If that sounds fun to you, your next question is likely: where can I watch it?

Well, it turns out that’s complicated.  Not crazy complicated, but as the old models of television go extinct and are replaced, there’s a lot to figure out.  So let’s run through it, shall we?

Vast is one of the launch shows for Geek & Sundry’s Alpha subscription service.  Once that service is ready, it will be available for a monthly fee of $4.99.  That’s in addition to other Alpha-exclusive shows.  (If you’re a regular twitch subscriber, don’t worry.  You’ll already be getting six months of Alpha free.)  And the platform will host regular Geek & Sundry content 48-hours before it goes live by normal means.  In addition to all the rest, members will get access to a variety of special events, prizes and discounts.  (Don’t ask me what.  No idea.  But I bet it’s cool.)

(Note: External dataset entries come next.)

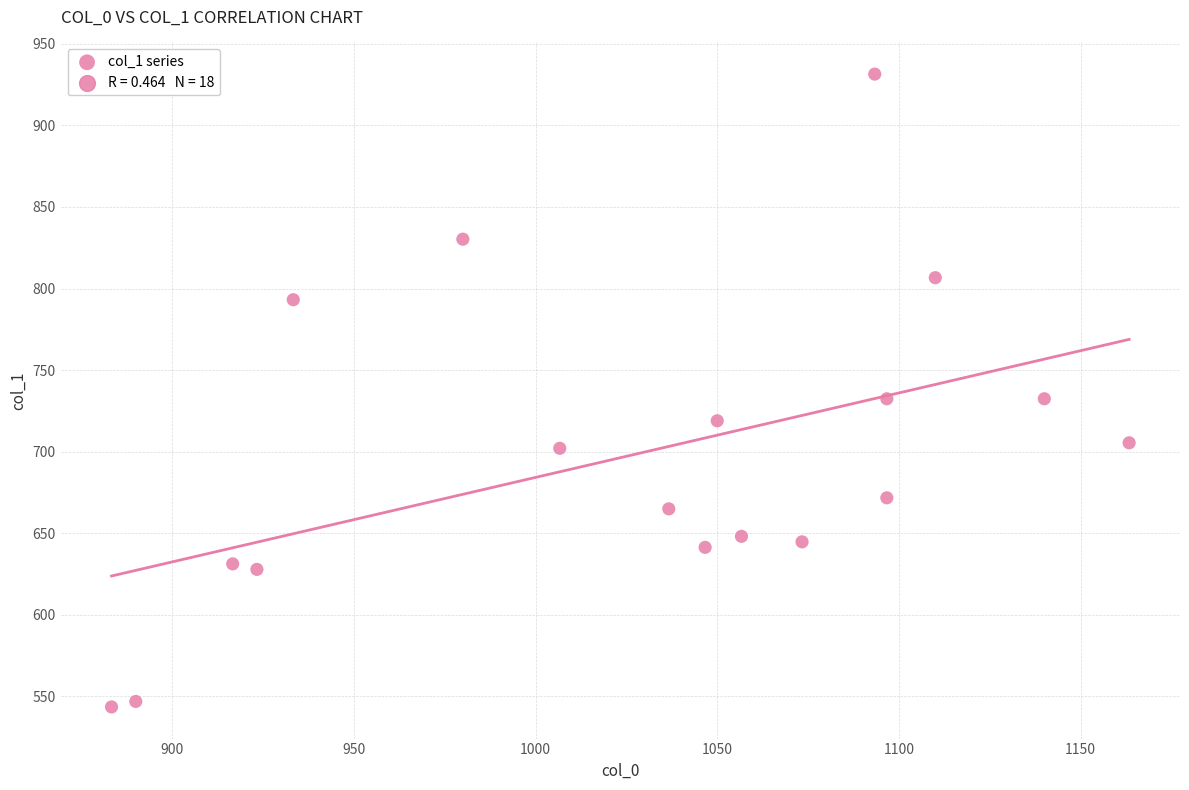

What is the range of Y values (max minus min)?

388.1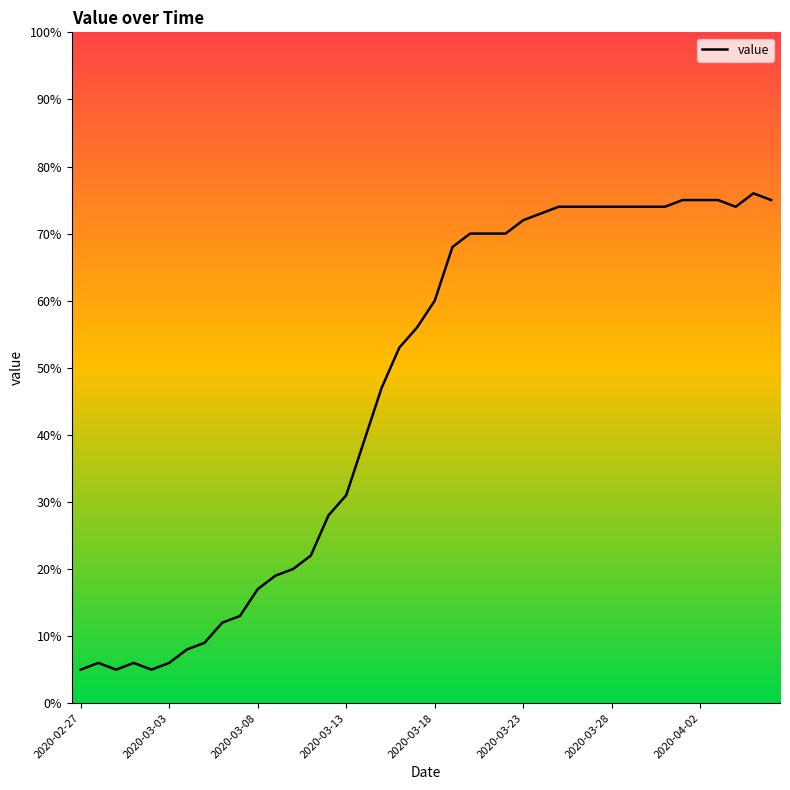

What is the smallest value displayed?

5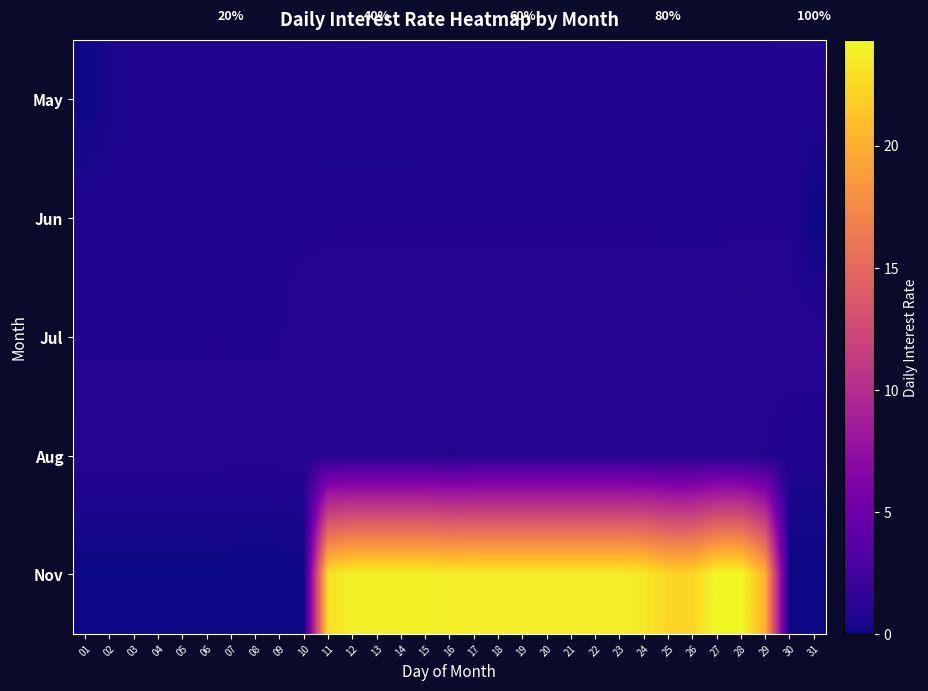

At which category is the sum across all series the highest?

28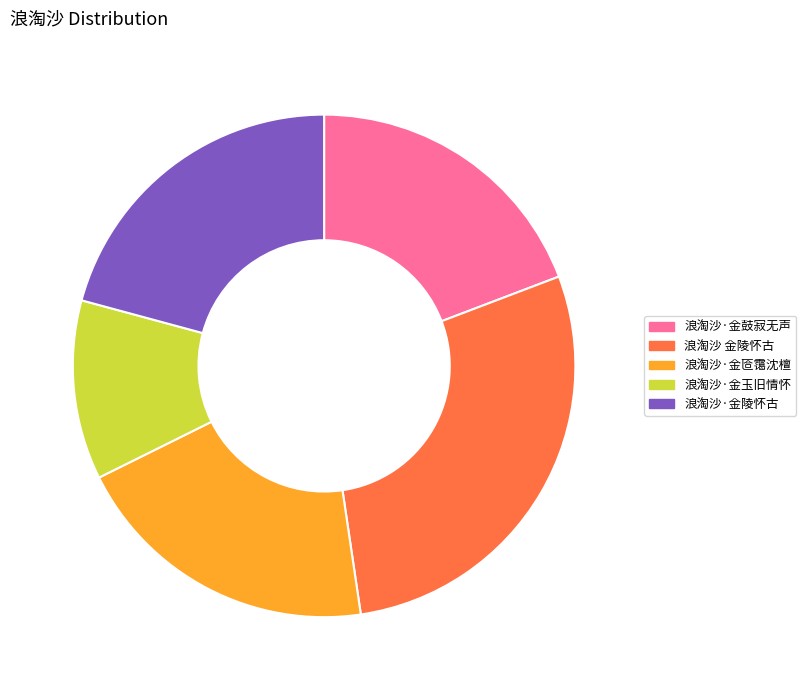

Approximately how many times larger is the value at 浪淘沙·金匼霭沈檀 compared to 浪淘沙 金陵怀古?

0.7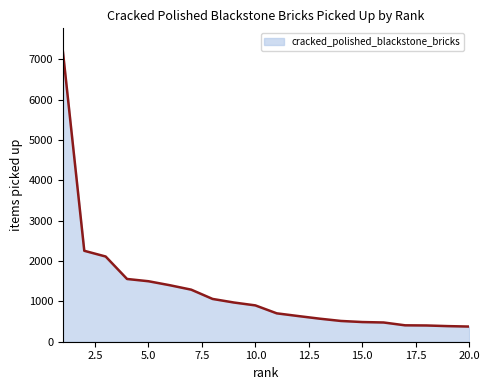

What is the greatest value displayed?

7196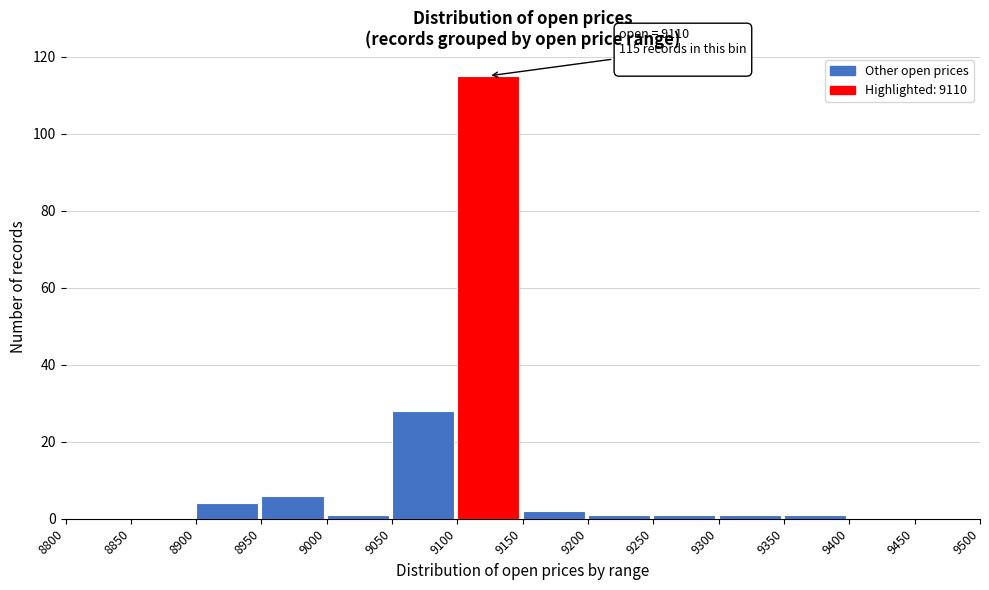

Which range on the x-axis has the tallest bar?

9100 to 9150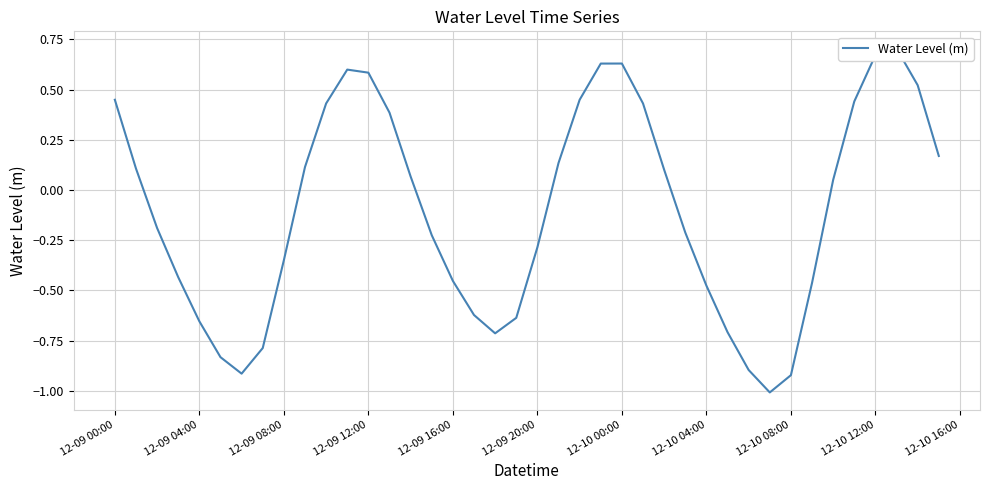

True or false: there are more than 0 points higher than both neighbors.

True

One more thing.  For a number of good reasons too complicated to get into here, it was decided VAST would be launching before Alpha does.  That means, right now, you can only get an Alpha subscription through invitation (though that’ll be changing soon).  This is actually good news for you.  Because it means the first four episodes of VAST will be made available live through Twitch and on YouTube for a limited time.  This gives you a reasonable window to try the show, get wildly excited, and decide to give Geek & Sundry their $4.99 per month, plus whatever else they want to keep beaming it out onto your interwebs.

I will say, I’ve seen a bit of Alpha and the coolest thing about it is all the things you can’t do on Twitch, most of which involve audience interaction.  These are things VAST intends to take full advantage of: viewers brought into the game space, puzzles and riddles that are too much for players to solve on our own.  The first to crack these cyphers actually get brought onto our crew as science and intelligence officers.

By way of some final word, I’ve loved this game since it was homebrew.  We often joked before it was a show that it was methadone for the writing and acting we did in our day jobs – all of that sweet high, none of the pain.  Which is actually very dangerous when you think about it, given that we make our living through that discomfort.  (If it was easy, everyone would do it.)  But if we’ve done our jobs and translated even a piece of that experience into something the audience can share, I have no doubt this series will be very special.

Please watch.  And, if you like it, let people know.  It really is like nothing else.

Original IP.  Original characters… original VAST.